Synthetic rubber mats can be cleaned using common household cleaners, but we recommend avoiding ammonia-based products as they may eat away at the material over time (source). A simple mixture of water and vinegar works perfectly for cleaning these types of yoga mats without causing damage. You might also want to consider throwing them into your washing machine from time to time or spot cleaning them by hand after class or before storage.

Products: Other Materials

Some materials which are not specifically designed for yoga mats (like PVC, rubber, or TPE) can be cleaned in much the same way as natural rubber. It might take a bit more elbow grease for thicker styles, but you should still try to avoid products that contain harmful chemicals like ammonia when possible.

Steps & Products: Microfiber Yoga Towels

If your towels are looking pretty rough after many washes, then it’s probably time to replace them with something new. We recommend using towels made of microfiber material because they dry faster than cotton and don’t absorb quite as much sweat during practice (source). You can also throw them into your washing machine at home or spot clean them by hand between uses. They are usually pretty cost-effective so you don’t have to feel too bad about tossing them out every few months.

Other info Related to Yoga:

How to do Yoga Squat if you Have Bad Knees?

How to do Simple Kriya Yoga?

Tips to do Yoga for Seniors over 70

How to Choose the Right Yoga Mat – Thickness, Texture, and …

Steps & Products: Slipping Socks

Slipping socks are great for protecting your feet during hot yoga or other sweaty practices, but they do create extra friction on the mat surface each time you take a step forward. If they start to develop “pilling” after a few washes, then it’s probably time to replace them with something new. Many people recommend just throwing these into the washing machine along with your towels and seeing how that works out. Anything white should come clean quickly without causing damage to the material over time (source).

Products:  Microfiber Towels

If both of your mats are made from synthetic rubber or natural rubber, then you can also use a microfiber towel to wipe everything down before storage. Just use the same method for cleaning your towels by spraying with water or tea tree oil and wiping with paper towels or a cotton towel.

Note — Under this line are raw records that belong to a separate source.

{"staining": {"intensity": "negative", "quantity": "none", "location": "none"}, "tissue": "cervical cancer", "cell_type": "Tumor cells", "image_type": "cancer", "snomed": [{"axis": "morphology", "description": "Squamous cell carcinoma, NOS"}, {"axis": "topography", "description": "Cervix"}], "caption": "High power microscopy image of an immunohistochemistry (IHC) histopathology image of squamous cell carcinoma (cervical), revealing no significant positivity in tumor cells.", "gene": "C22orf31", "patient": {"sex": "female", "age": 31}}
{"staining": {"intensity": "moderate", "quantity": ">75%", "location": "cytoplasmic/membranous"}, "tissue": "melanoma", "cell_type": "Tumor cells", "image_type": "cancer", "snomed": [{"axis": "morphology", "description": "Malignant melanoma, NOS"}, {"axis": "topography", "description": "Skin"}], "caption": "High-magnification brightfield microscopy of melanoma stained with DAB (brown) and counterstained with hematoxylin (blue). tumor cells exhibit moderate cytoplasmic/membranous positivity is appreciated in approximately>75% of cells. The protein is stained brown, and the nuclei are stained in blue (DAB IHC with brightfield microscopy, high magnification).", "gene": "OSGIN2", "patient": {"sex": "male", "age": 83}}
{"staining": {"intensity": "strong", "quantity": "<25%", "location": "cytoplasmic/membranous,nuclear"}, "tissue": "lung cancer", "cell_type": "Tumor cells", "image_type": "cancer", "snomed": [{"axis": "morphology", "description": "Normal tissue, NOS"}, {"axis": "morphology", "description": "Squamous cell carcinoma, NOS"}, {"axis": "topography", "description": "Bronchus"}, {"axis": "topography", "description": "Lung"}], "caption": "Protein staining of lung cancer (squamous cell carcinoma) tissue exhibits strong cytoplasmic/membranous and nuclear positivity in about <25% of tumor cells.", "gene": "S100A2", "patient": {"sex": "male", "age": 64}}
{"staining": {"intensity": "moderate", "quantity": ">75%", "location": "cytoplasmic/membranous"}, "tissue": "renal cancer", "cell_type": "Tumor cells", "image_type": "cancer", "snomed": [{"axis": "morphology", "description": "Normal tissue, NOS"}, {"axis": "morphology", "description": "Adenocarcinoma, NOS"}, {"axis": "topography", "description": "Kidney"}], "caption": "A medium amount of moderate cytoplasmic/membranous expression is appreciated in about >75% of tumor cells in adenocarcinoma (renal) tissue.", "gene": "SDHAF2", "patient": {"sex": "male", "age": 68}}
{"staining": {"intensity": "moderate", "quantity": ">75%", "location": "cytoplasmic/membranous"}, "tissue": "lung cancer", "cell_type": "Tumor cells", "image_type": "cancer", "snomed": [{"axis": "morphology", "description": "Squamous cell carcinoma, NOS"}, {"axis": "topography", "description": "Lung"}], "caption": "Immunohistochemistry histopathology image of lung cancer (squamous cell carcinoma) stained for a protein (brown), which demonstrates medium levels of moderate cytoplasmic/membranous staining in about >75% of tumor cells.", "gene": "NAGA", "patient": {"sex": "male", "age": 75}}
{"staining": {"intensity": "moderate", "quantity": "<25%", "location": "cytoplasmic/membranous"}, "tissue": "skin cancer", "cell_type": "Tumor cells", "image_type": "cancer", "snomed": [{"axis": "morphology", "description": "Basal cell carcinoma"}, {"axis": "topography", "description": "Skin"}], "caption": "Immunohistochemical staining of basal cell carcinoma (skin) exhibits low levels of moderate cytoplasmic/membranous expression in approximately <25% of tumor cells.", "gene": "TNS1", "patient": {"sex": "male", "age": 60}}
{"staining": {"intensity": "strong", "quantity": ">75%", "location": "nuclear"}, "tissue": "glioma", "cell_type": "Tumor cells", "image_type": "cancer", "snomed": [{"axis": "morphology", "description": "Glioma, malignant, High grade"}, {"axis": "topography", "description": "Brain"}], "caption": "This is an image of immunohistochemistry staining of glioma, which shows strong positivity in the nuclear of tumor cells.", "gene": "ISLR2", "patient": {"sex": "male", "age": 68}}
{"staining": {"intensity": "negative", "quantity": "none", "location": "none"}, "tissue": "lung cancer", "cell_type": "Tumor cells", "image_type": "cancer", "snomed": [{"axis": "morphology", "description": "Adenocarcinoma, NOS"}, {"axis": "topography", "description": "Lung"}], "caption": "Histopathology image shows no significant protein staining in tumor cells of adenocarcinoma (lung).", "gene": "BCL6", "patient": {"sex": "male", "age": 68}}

Steps & Products: Yoga Block(s)

If you have yoga blocks that are made of either natural rubber or foam, then you can clean them much in the same way as your mat using mild soap and water (just be careful around any markings). You might also want to consider putting these into the washing machine once in a while if they start to smell funky after many uses.

Products: Props

Your props should last for many years without any major damage unless they get dropped or thrown during practice (in which case it might be time to get a new one). Make sure you clean them before storage and spot clean them by hand after class if needed. If they start to smell, then just put a little water on a cotton towel and wipe it down the same way you would your yoga mat.

Summary: How Often Should You Clean Your Yoga Mat?

Never use soap or other cleaning products directly onto your yoga mat because these substances may damage the material over time due to their powerful chemical structure (source).

The best idea is to simply use water or diluted tea tree oil when cleaning your mat between uses so that any bacteria are killed without harming the surface of the fabric. Avoid using household cleaners or ammonia-based products as these chemicals might eat away at the material over time.

You can also help your mat stay fresh by putting it into the washing machine every once in a while along with your towels. If you’re using microfiber or natural rubber mats, then this should be okay to do without causing damage over time due to the material’s high durability (source).

If you have any other questions about how often to clean yoga mats, post them below!